Toekenning van subsidies gebeurt op grond van in de Staatscourant
gepubliceerde subsidieregelingen. Navraag bij de NCDO leert dat de
genoemde organisaties subsidies hebben ontvangen.
Vraag 3
Is het waar dat bestuursleden van de NCDO conform het
bestuursreglement (art. 10) worden geacht zelf verantwoordelijk te
zijn het register van hun nevenfuncties actueel te houden? Zo ja,
vindt u dat hier sprake van is in het geval van de voorzitter van de
NCDO? Zo neen, wat is uw oordeel hierover?
Antwoord
Ja. In hoeverre dat gebeurt onttrekt zich overigens aan mijn
waarneming. De naleving daarvan is een verantwoordelijkheid van de
NCDO en haar bestuur.
Vraag 4
Wat is uw oordeel over het bestuursreglement van de NCDO? Vindt u dat
de artikelen voldoende en adequaat zijn om belangenverstrengeling te
voorkomen? Zo ja, kunt u dit toelichten?
Vraag 6
Deelt u de conclusie dat er sprake is van een ongewenste schijnbare
belangenverstrengeling van de voorzitter van de NCDO met zijn andere
nevenfuncties? Zo neen, waarom niet? Zo ja, welke consequenties
verbindt u hieraan?
Antwoord
Artikel 6 van het bestuursreglement van de NCDO vermeldt expliciet dat
het voor het goed functioneren van de organisatie gewenst is dat
bestuursleden ook andere bestuursfuncties op het terrein van de NCDO
of aanpalende sectoren vervullen. Naar mijn opvatting dient hieraan op
een zodanige wijze invulling te worden gegeven dat (de schijn van)

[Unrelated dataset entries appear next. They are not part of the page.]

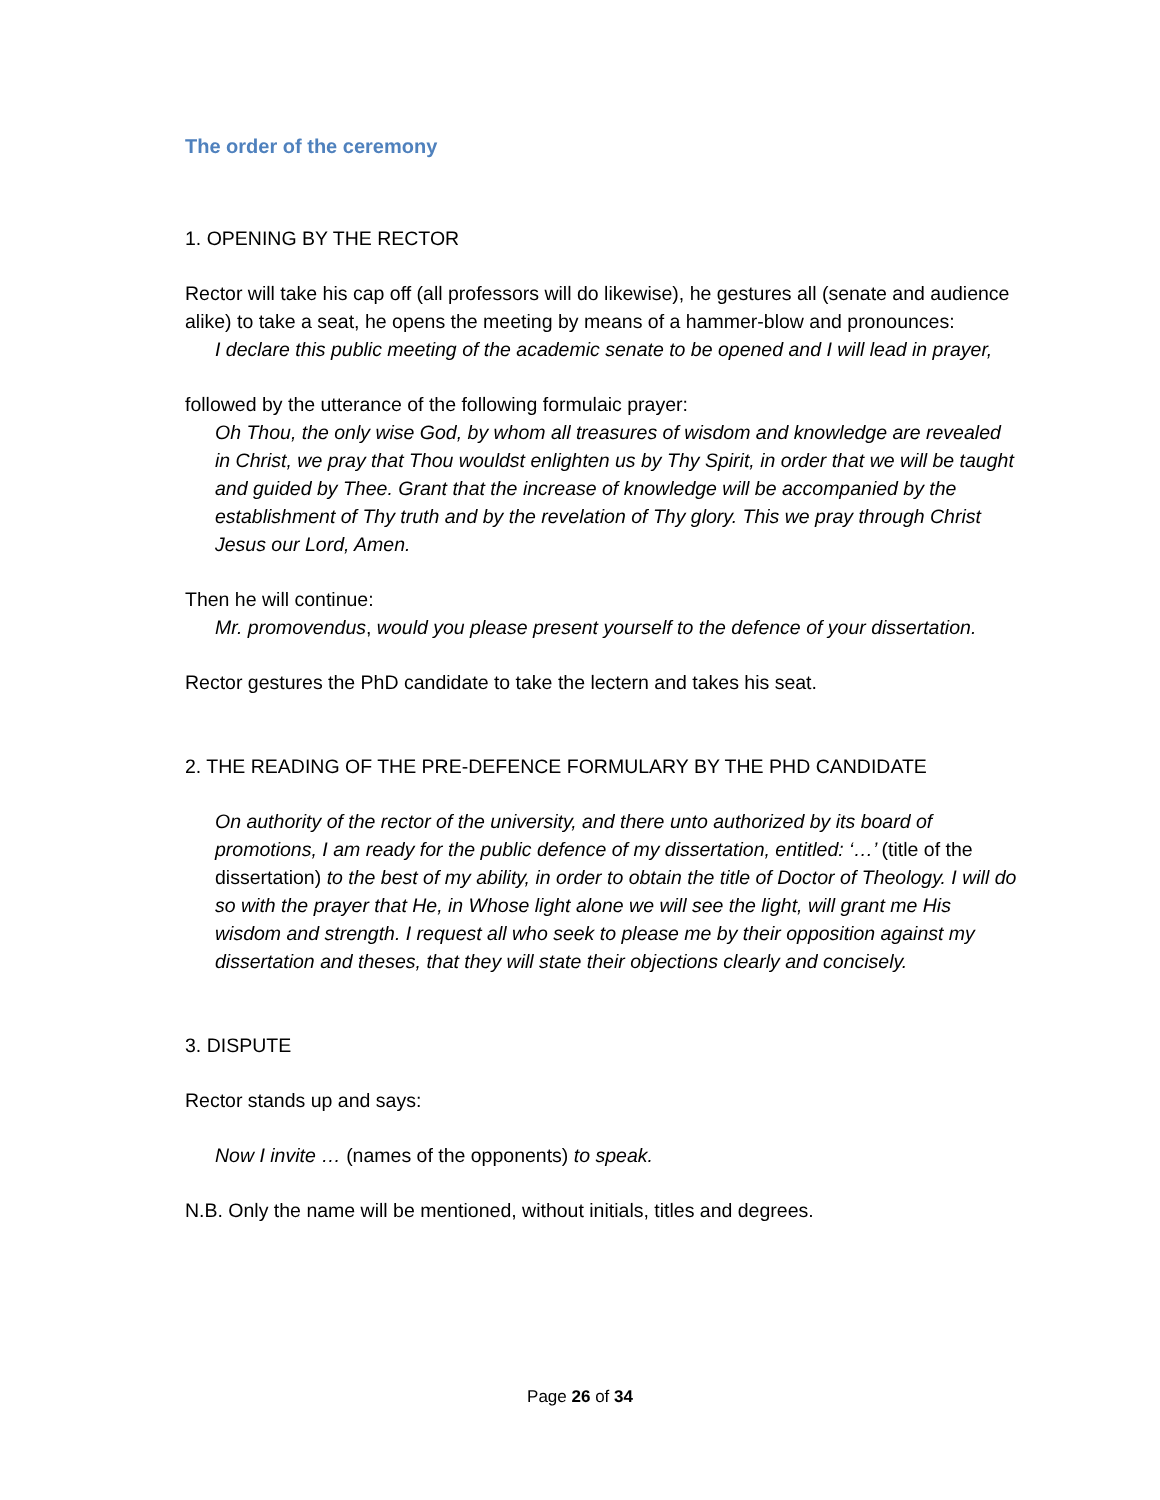The order of the ceremony
1. OPENING BY THE RECTOR
Rector will take his cap off (all professors will do likewise), he gestures all (senate and audience alike) to take a seat, he opens the meeting by means of a hammer-blow and pronounces:
I declare this public meeting of the academic senate to be opened and I will lead in prayer,
followed by the utterance of the following formulaic prayer:
Oh Thou, the only wise God, by whom all treasures of wisdom and knowledge are revealed in Christ, we pray that Thou wouldst enlighten us by Thy Spirit, in order that we will be taught and guided by Thee. Grant that the increase of knowledge will be accompanied by the establishment of Thy truth and by the revelation of Thy glory. This we pray through Christ Jesus our Lord, Amen.
Then he will continue:
Mr. promovendus, would you please present yourself to the defence of your dissertation.
Rector gestures the PhD candidate to take the lectern and takes his seat.
2. THE READING OF THE PRE-DEFENCE FORMULARY BY THE PHD CANDIDATE
On authority of the rector of the university, and there unto authorized by its board of promotions, I am ready for the public defence of my dissertation, entitled: ‘…’ (title of the dissertation) to the best of my ability, in order to obtain the title of Doctor of Theology. I will do so with the prayer that He, in Whose light alone we will see the light, will grant me His wisdom and strength. I request all who seek to please me by their opposition against my dissertation and theses, that they will state their objections clearly and concisely.
3. DISPUTE
Rector stands up and says:
Now I invite … (names of the opponents) to speak.
N.B. Only the name will be mentioned, without initials, titles and degrees.
Page 26 of 34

belangenverstrengeling wordt voorkomen.
Zoals bekend vindt momenteel een inventariserend onderzoek plaats naar
de organisatie van het draagvlakbeleid. Ik zal bovengenoemde aspecten
uiteraard meenemen in mijn reactie op de resultaten van dat onderzoek.
Vraag 5
Kunt u bevestigen dan wel ontkennen dat binnen de NCDO de
uiteindelijke beslissingsmacht bij de bestuursvoorzitter ligt (mede
gezien artikel 9 van de statuten van de NCDO)? Indien de uiteindelijke
beslissingsmacht inderdaad bij de bestuursvoorzitter ligt, kunt u dan
aangeven hoe deze zich kan onthouden van enige bemoeienis bij
besluiten van de NCDO aangaande het financieren van organisaties waar
hij bestuursfuncties vervult? Bestaan hier openbare stukken van?
Antwoord
Volgens de statuten van de NCDO ligt de beslissingsmacht bij het
bestuur als geheel. Besluitvorming vindt plaats bij meerderheid van
stemmen. Alleen voor een statutenwijziging is een 2/3 meerderheid
vereist. Art. 9 van de statuten bepaalt enkel dat de voorzitter kan
bepalen of over een besluit schriftelijk dan wel mondeling gestemd zal
worden.
Vraag 7
Kunt u aangeven hoeveel de onkostenvergoeding en eventuele overige
vergoedingen van de bestuursvoorzitter van de NCDO de afgelopen jaren
bedroeg, inclusief de vergoedingen die hij uit zijn nevenfuncties
ontvangt?
Antwoord
Vanwege de extra inspanning die van de voorzitter wordt verwacht
(nationale en internationale, bestuurlijke verplichtingen, inclusief
reizen) voorziet het bestuursreglement in een onkostenvergoeding die
afwijkt van de regeling van andere bestuursleden. De vergoeding voor
de voorzitter betreft maximaal EUR 25.000 per jaar.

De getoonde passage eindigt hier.